This module provides easy access to the data of the OData webservice of the Swiss parliament.
swissparlpy is available on PyPI, so to install it simply use:
$ pip install swissparlpy
See the examples
directory for more scripts.
>>> import swissparlpy as spp
>>> spp.get_tables()[:5] # get first 5 tables
['MemberParty', 'Party', 'Person', 'PersonAddress', 'PersonCommunication']
>>> spp.get_variables('Party') # get variables of table `Party`
['ID', 'Language', 'PartyNumber', 'PartyName', 'StartDate', 'EndDate', 'Modified', 'PartyAbbreviation']
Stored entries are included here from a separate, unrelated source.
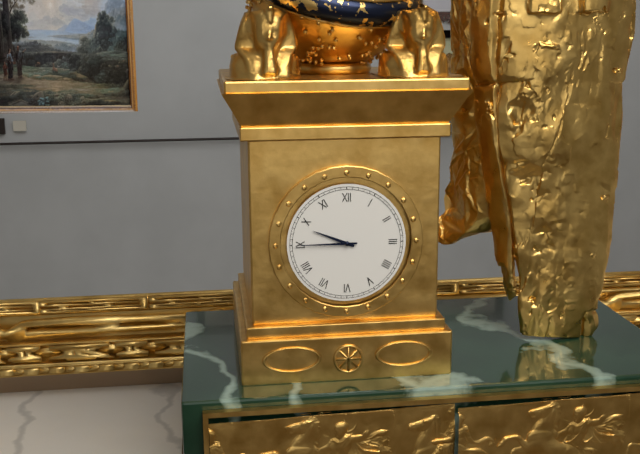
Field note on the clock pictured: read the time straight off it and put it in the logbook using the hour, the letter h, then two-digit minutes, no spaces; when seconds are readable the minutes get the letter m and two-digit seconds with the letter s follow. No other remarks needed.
9h45
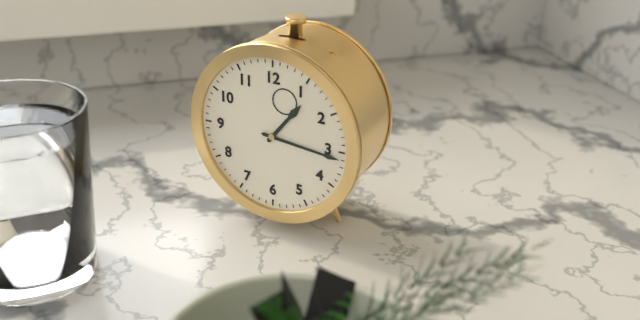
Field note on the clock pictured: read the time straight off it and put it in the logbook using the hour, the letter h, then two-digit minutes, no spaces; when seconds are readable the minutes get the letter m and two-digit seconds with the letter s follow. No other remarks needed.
1h16
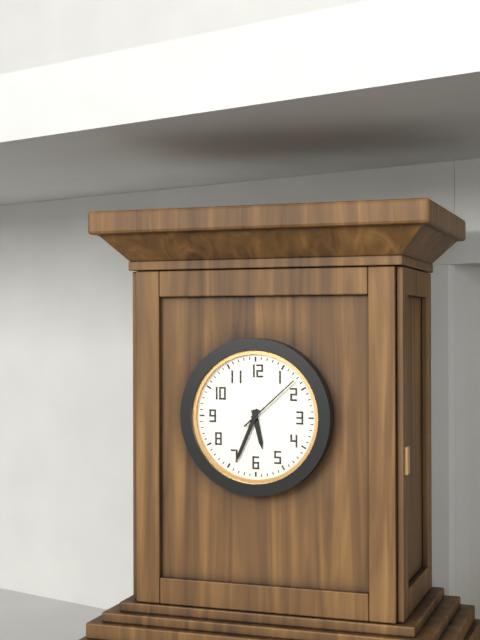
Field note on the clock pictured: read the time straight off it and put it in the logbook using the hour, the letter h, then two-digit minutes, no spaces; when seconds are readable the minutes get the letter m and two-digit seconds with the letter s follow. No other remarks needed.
5h34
>>> import swissparlpy as spp
>>> data = spp.get_data('Canton', Language='DE')
>>> data
<swissparlpy.client.SwissParlResponse object at 0x7f8e38baa610>
>>> data.count
26
>>> data[0]
{'ID': 2, 'Language': 'DE', 'CantonNumber': 2, 'CantonName': 'Bern', 'CantonAbbreviation': 'BE'}
>>> [d['CantonName'] for d in data]
['Bern', 'Neuenburg', 'Genf', 'Wallis', 'Uri', 'Schaffhausen', 'Jura', 'Basel-Stadt', 'St. Gallen', 'Obwalden', 'Appenzell A.-Rh.', 'Solothurn', 'Waadt', 'Zug', 'Aargau', 'Basel-Landschaft', 'Luzern', 'Thurgau', 'Freiburg', 'Appenzell I.-Rh.', 'Schwyz', 'Graubünden', 'Glarus', 'Tessin', 'Zürich', 'Nidwalden']
The return value of get_data
is iterable, so you can easily loop over it. Or you can use indices to access elements, e.g. data[1]
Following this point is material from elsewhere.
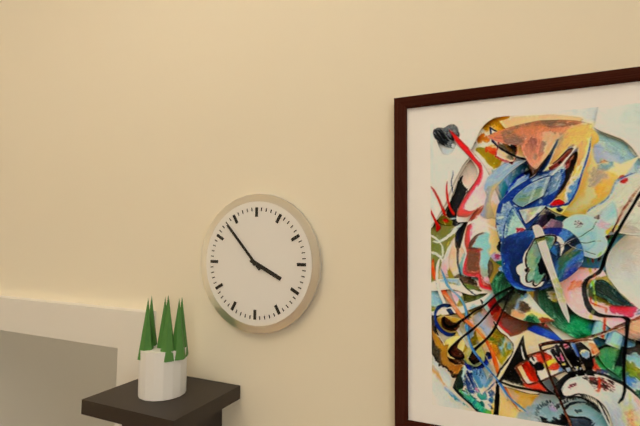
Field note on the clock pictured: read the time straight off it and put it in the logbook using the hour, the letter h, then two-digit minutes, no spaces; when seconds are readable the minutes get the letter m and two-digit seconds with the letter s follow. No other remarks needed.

to get the second element, or data[-1]
to get the last one.
Even slicing is supported, so you can do things like only iterate over the first 5 elements using
for rec in data[:5]:
print(rec)
To create a pandas DataFrame from get_data
simply pass the return value to the constructor:
>>> import swissparlpy as spp
>>> import pandas as pd
>>> parties = spp.get_data('Party', Language='DE')
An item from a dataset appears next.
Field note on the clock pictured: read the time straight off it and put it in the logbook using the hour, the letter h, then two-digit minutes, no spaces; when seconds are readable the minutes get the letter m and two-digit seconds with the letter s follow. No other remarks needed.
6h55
>>> parties_df = pd.DataFrame(parties)
>>> parties_df
ID Language PartyNumber ... EndDate Modified PartyAbbreviation
0 12 DE 12 ... 2000-01-01 00:00:00+00:00 2010-12-26 13:05:26.430000+00:00 SP
1 13 DE 13 ... 2000-01-01 00:00:00+00:00 2010-12-26 13:05:26.430000+00:00 SVP
2 14 DE 14 ... 2000-01-01 00:00:00+00:00 2010-12-26 13:05:26.430000+00:00 CVP
3 15 DE 15 ... 2000-01-01 00:00:00+00:00 2010-12-26 13:05:26.430000+00:00 FDP-Liberale
4 16 DE 16 ... 2000-01-01 00:00:00+00:00 2010-12-26 13:05:26.430000+00:00 LDP
.. ... ... ... ... ... ... ...
78 1582 DE 1582 ... 2000-01-01 00:00:00+00:00 2015-12-03 08:48:38.250000+00:00 BastA
79 1583 DE 1583 ... 2000-01-01 00:00:00+00:00 2019-03-07 17:24:15.013000+00:00 CVPO
80 1584 DE 1584 ... 2000-01-01 00:00:00+00:00 2019-11-08 17:28:43.947000+00:00 Al
81 1585 DE 1585 ... 2000-01-01 00:00:00+00:00 2019-11-08 17:41:39.513000+00:00 EàG
82 1586 DE 1586 ... 2000-01-01 00:00:00+00:00 2021-08-12 07:59:22.627000+00:00 M-E
[83 rows x 8 columns]
If you want to query for substrings there are two main operators to use:
__startswith
:
>>> import swissparlpy as spp
>>> persons = spp.get_data("Person", Language="DE", LastName__startswith='Bal')
>>> persons.count
12
__contains
>>> import swissparlpy as spp
>>> co2_business = spp.get_data("Business", Title__contains="CO2", Language = "DE")
>>> co2_business.count
265
You can suffix any field with those operators to query the data.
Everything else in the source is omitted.